While testifying in support of the measure, Thompson, a pain management specialist, urged lawmakers to take care.

“We’re here in part because of well-meaning policy that was not well thought out,” he said. That started with making “pain” a vital sign, with people interested in the suffering of patients.

“And then creative marketing by drug companies created this problem,” Thompson said.

What concerns him is now the Legislature is creating yet more policies with the goal of saving lives.

“I want to make sure that we think this through, like we have with stakeholder meetings, and make sure what our policy here doesn’t have unintended consequences,” Thompson said.

The new regulations, particularly about what doctors can prescribe in pills and dosages, drew some concerns from Rep. Jay Lawrence, R-Scottsdale.

“There’s no profession on this earth that wants to be regulated any more,” Thompson conceded. But he said there are “thought-out” exemptions that allow for doctors to prescribe higher doses, and for longer periods of time, in situations where that is necessary.

He said, though, that lawmakers also need to recognize that some of the problem started with the medical community.

“In the case of opiate management, I think there have been a contribution to our crisis of people who are not well enough trained in these drugs, did not have continuing medical education, and quite frankly didn’t see what they were creating,” Thompson told lawmakers. But even more basic than that, he said, doctors were “doing what they were taught.”

Lawmakers got a real-world story from Dawn Scanlon who told of her son, 17 at the time, shattering his elbow. After the surgery, the doctor gave him two 30-day prescriptions of of Vicodin, a drug that contains hydrocodone.
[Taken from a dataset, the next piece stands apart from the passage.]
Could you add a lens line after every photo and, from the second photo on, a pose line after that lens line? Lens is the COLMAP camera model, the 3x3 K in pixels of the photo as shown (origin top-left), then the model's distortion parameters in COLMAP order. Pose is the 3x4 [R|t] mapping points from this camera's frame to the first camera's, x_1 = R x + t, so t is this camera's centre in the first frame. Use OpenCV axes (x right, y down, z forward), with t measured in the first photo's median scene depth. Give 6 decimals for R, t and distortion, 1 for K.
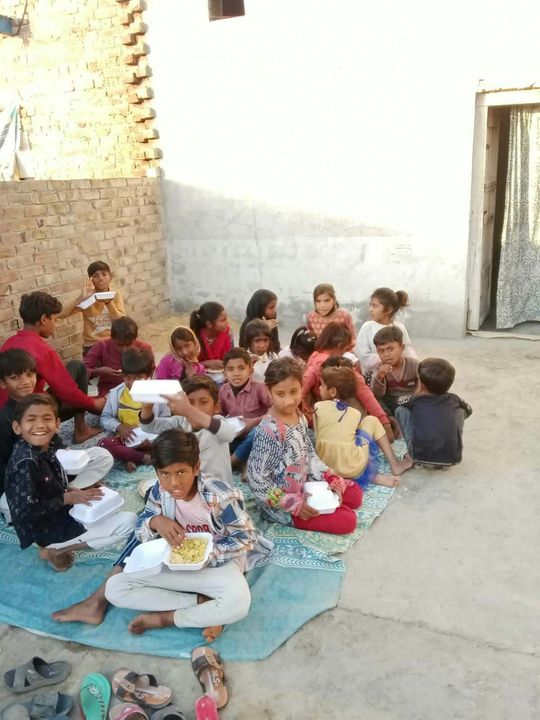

“It started a 10-year nightmare,” she said, with her son winding up in state prison. Now recovered, Scanlon said he has a felony record that makes getting a job and even an apartment difficult.

Such a 30-day supply for someone who had not been on opioids for the past 60 days would be prohibited under the legislation. But Rep. Regina Cobb, R-Kingman, questioned whether even that 14-day allowance following surgery was appropriate.
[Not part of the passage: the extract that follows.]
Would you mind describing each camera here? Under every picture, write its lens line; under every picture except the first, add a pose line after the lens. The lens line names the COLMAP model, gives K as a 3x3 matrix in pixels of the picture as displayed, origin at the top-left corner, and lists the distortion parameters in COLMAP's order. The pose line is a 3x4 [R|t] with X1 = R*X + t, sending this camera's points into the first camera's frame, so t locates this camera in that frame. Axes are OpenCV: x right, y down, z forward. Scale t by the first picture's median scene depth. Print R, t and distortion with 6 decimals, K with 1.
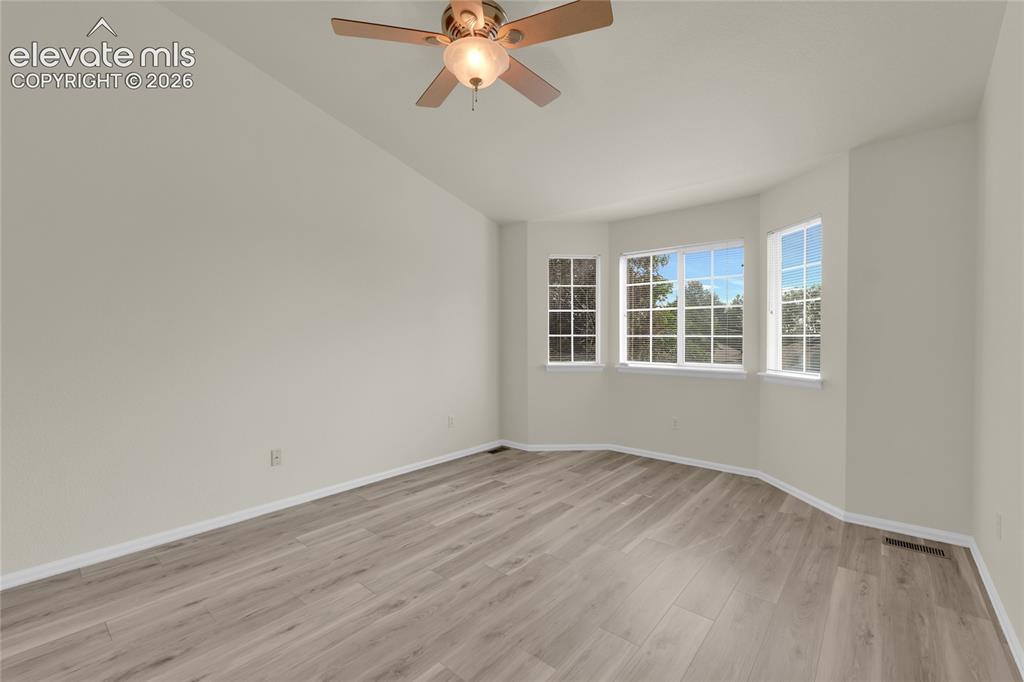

Cobb, a dentist, said a “surgical procedure” would include extracting a tooth. She wants the measure altered to provide a better — and narrower — definition of when a doctor would be able to prescribe that long a dosage.

Lawrence had concerns beyond the state getting involved in the physician-patient relationship. One involves the requirement that pharmacists must put opioids into bottles with a red cap.

That concerned Lawrence who said that people going through a home for sale have a tendency to look into medicine cabinets.

“I think there are too many instances where the red cap says, ‘Wow, I want that,’ ” he said.

Health Director Cara Christ said the red cap requirement is designed to make sure that patients realize this is a special drug that requires special attention. She told lawmakers that, ideally, people would keep them somewhere other than a medicine cabinet.

Christ acknowledged she knows of no other state with a similar requirement.

Tuesday’s vote sends the measure to the full House for debate, likely later Wednesday; an identical bill is also set for debate in a Senate panel today.

One comment

  1. This article points out how misguided our solutions continue to be. A “red cap” is not a solution. It is a waste of valuable time/resources. I question the lawmakers are the best people to control doctors. It is impossible to formulate laws that will provide the right solution to every situation. Instead, it seems that the profession should be responding with immediate ethics guidelines and immediate education requirements. The article mentions patient satisfaction as an inappropriate reason to prescribe, but fails to mention perhaps the most insidious: Insurance companies that reward doctors for keeping patient costs down. It is far cheaper to give a patient opioids than to fix the problem creating the pain. Doctors know that a medicated patient is a happy patient, who doesn’t demand as much care.